By applying the design principles of comprehensive computing to the entire IP portfolio including automotive, client, infrastructure and IoT solutions, Armv9 system-level technology will pervade the entire IP solution and improve individual IP. In addition, Arm is also developing a number of technologies to increase frequency, bandwidth, cache, and reduce memory latency, thereby maximizing the performance of Armv9-based CPUs.

Application progress

According to reports, Armv9 will be applicable to the full range of Arm products, but will be the first to be used in the ArmCortexA series, and will gradually be used in the M and R series later. The first chip terminal using Armv9 architecture will be released by the end of this year. Arm executives said that, especially in the server and automotive fields, we see that many manufacturers are interested in adopting Armv9 architecture. In other words, the Armv9 architecture will first vigorously promote the development of smart phones, servers, unmanned driving, and automobile intelligence, and gradually expand to the Internet of Things and other fields.

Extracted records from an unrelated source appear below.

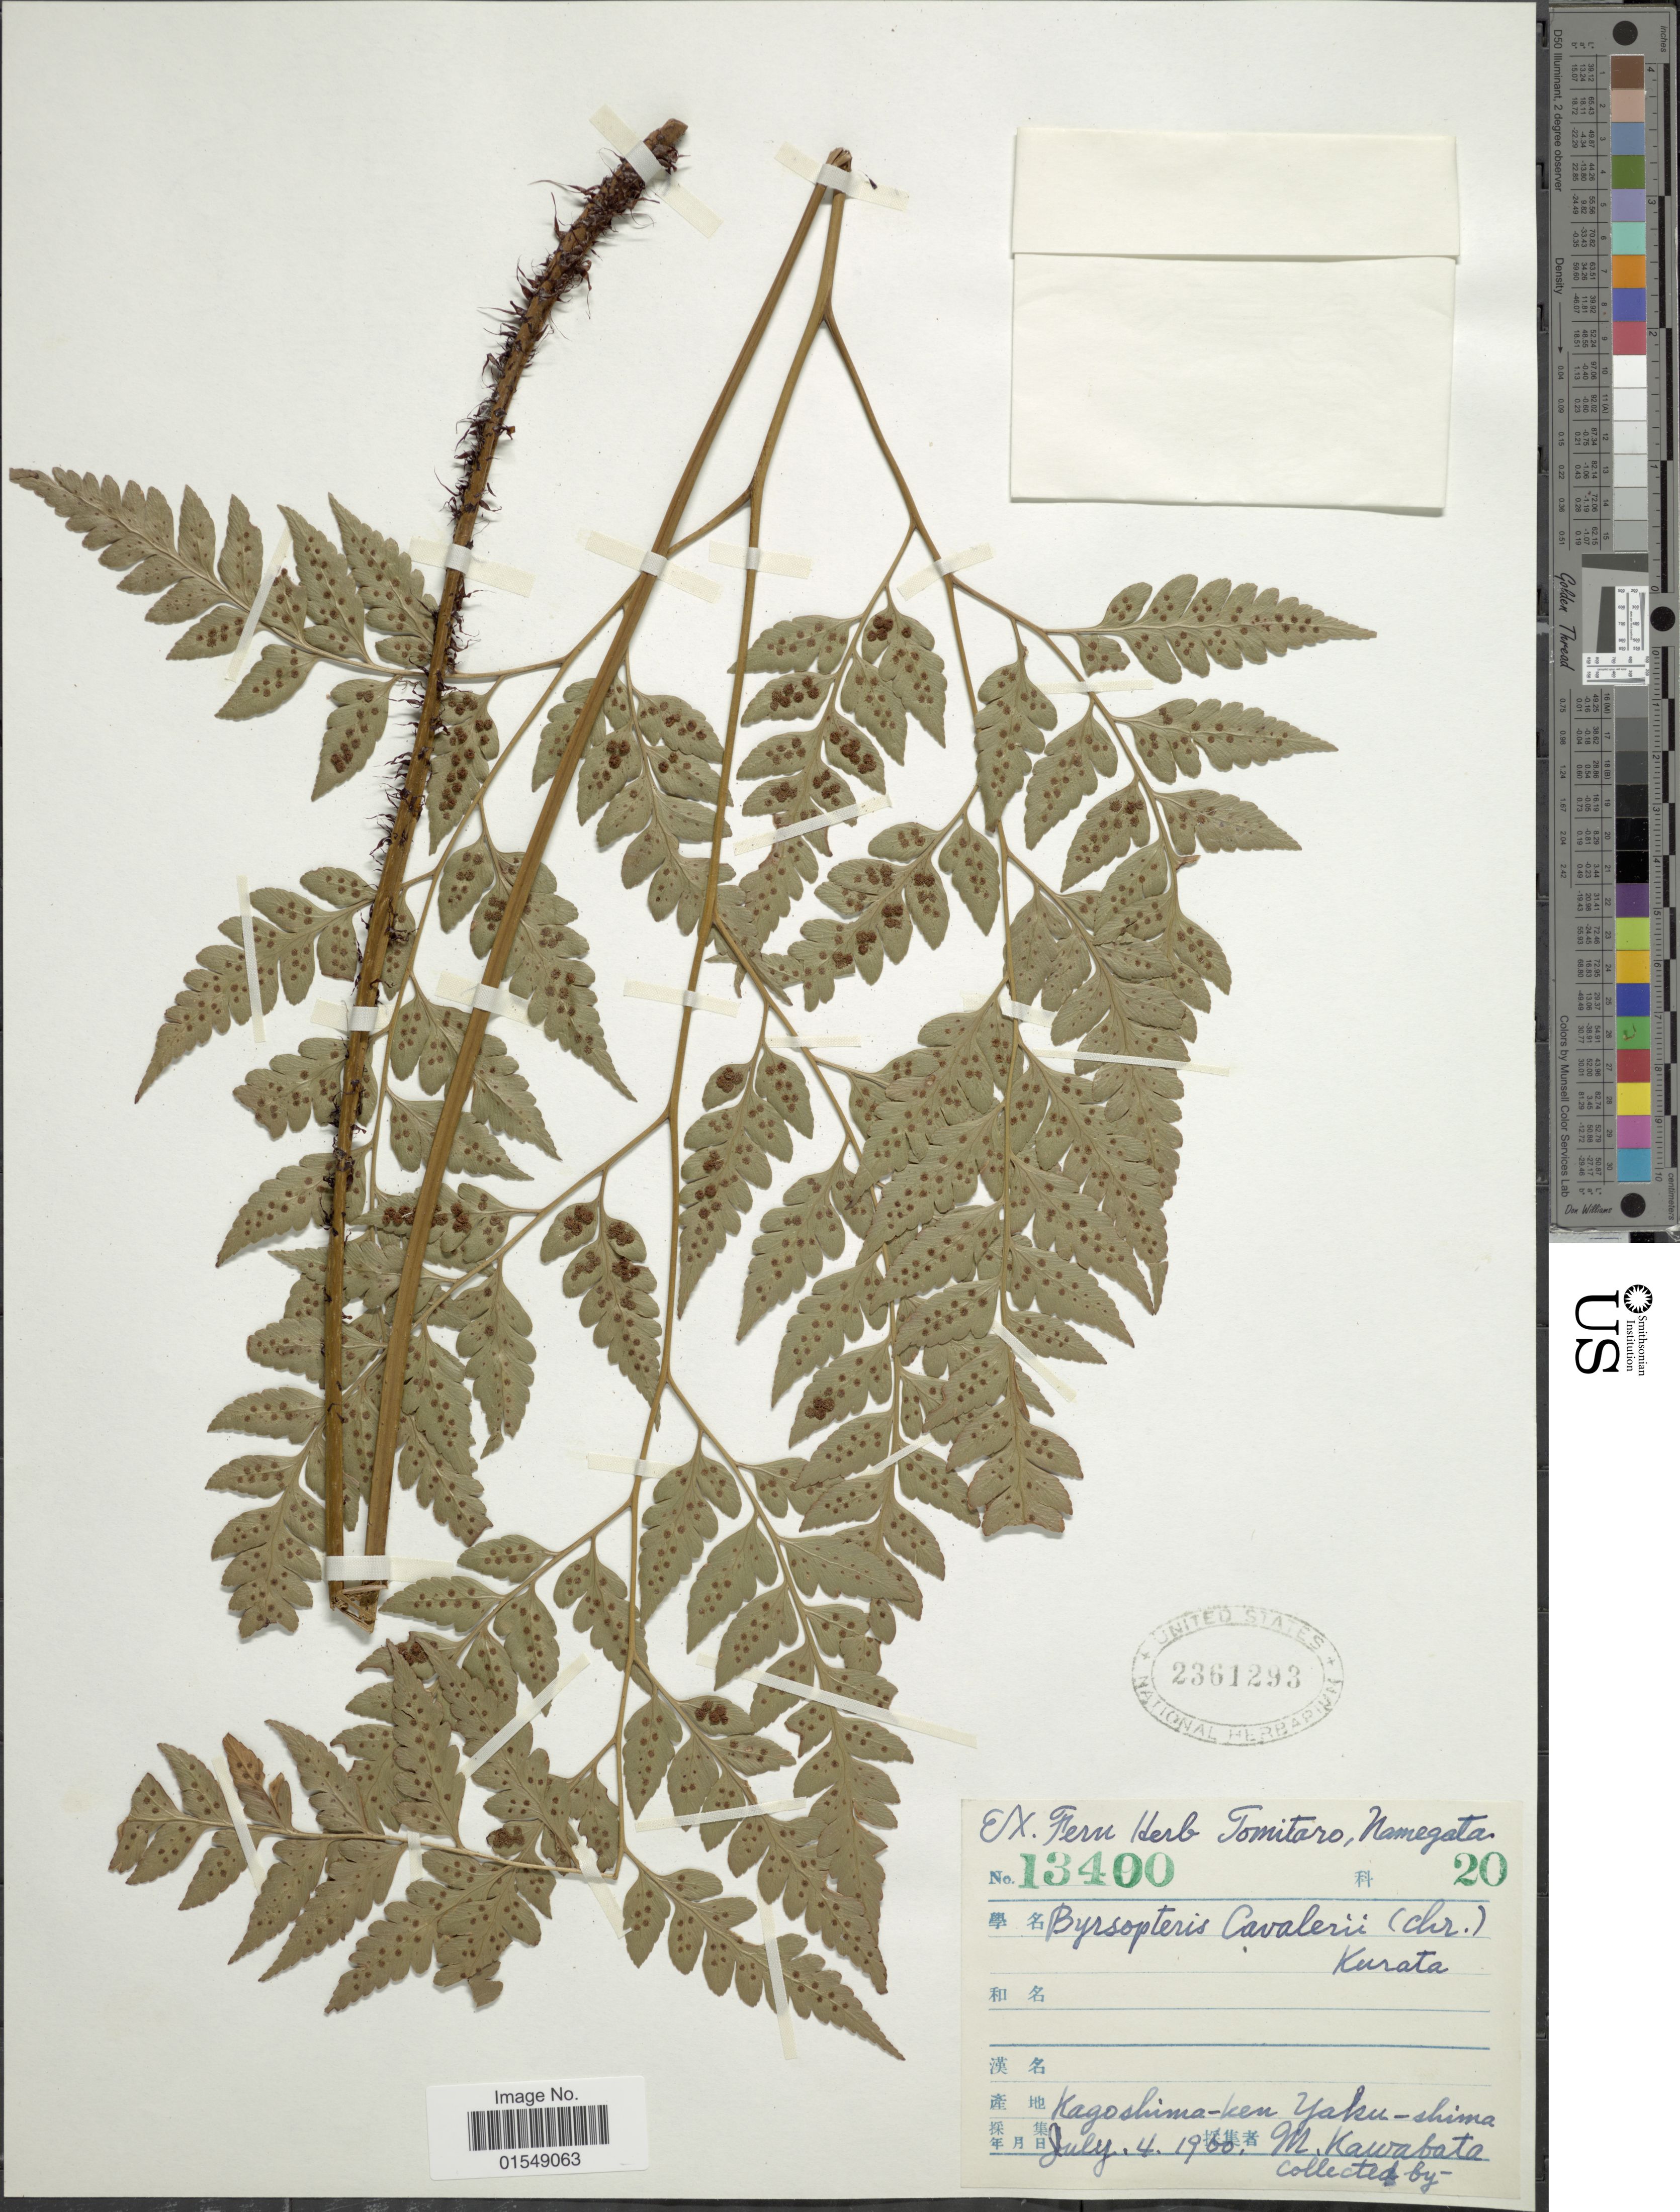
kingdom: Plantae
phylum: Tracheophyta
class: Polypodiopsida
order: Polypodiales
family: Dryopteridaceae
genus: Arachniodes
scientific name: Arachniodes cavaleriei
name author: (Christ) Ohwi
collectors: M. Kawabata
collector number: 13400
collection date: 1960-07-04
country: Japan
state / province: Kagosima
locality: Kagoshima-ken Yaku-shima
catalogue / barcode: US 2361293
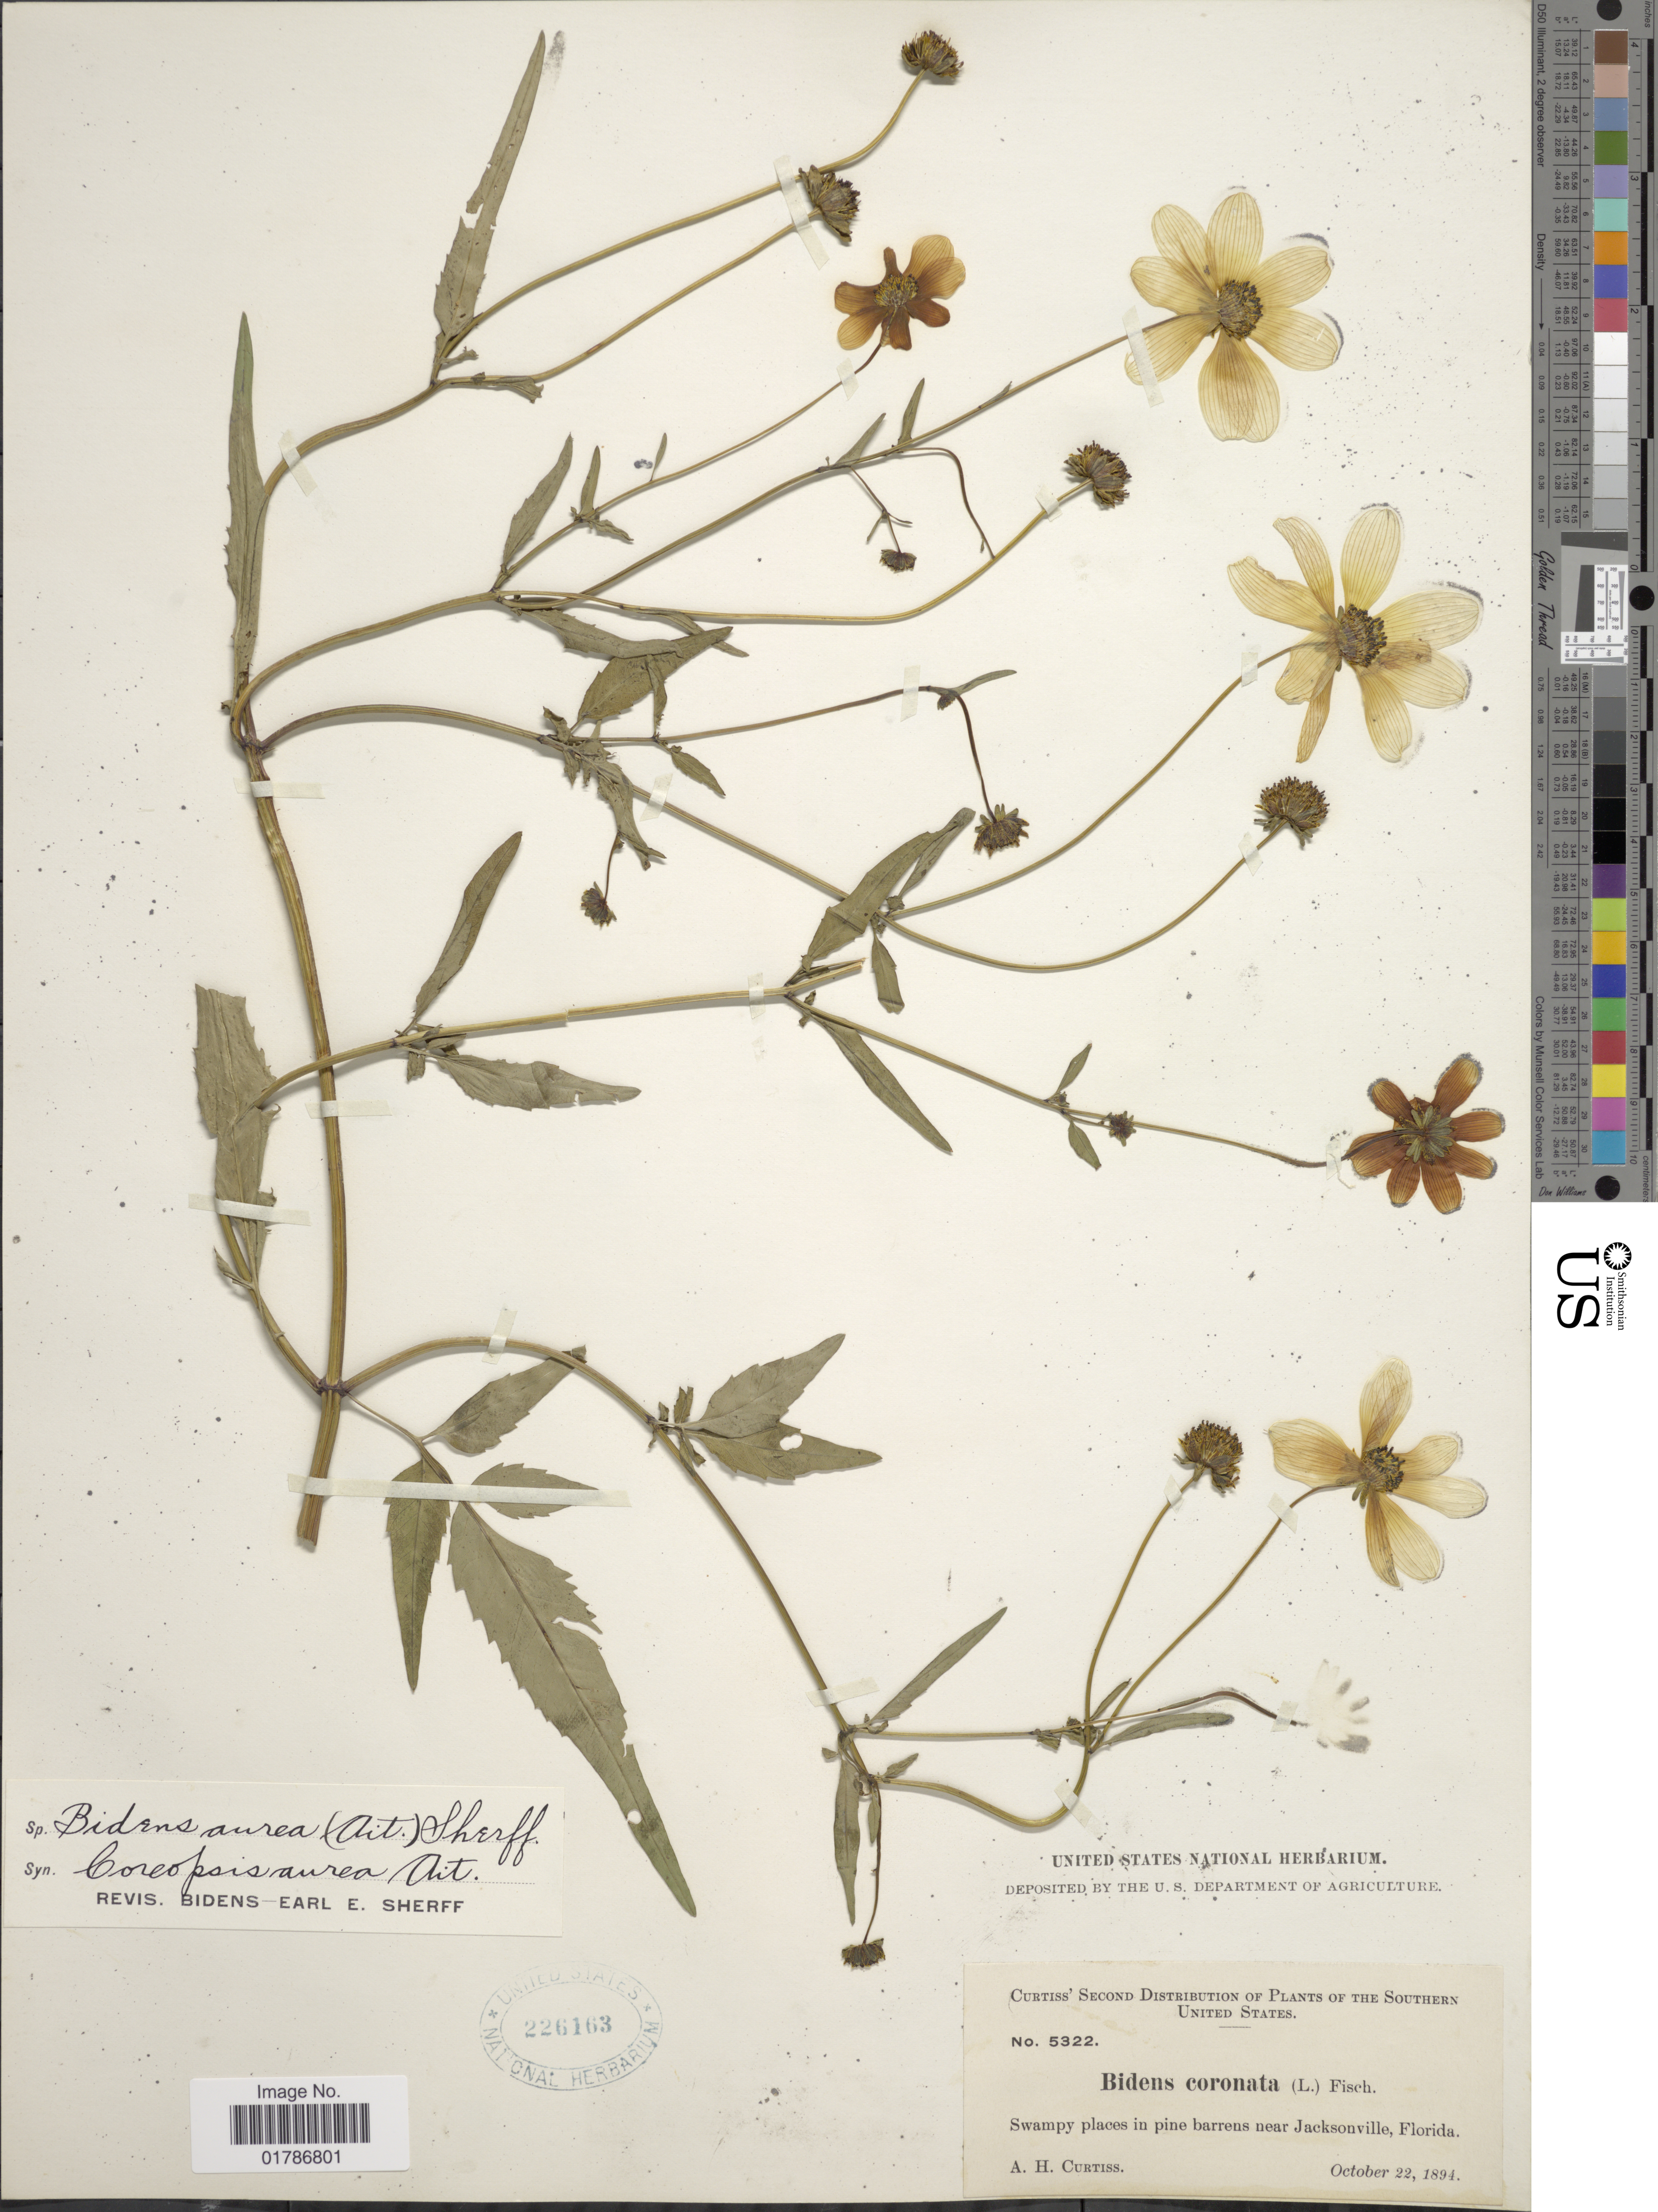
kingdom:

Finally, when it comes to the issue of Armv9’s authorization and compliance, Arm executives said that Arm has both IP originating in the United States and IP originating not in the United States. After a comprehensive review, Arm determined that its Armv9 architecture is not subject to the US Export Administration Regulations (EAR). Arm has notified relevant US government departments of this, and we will continue to abide by the US Department of Commerce's guidelines for Huawei and its subsidiary HiSilicon.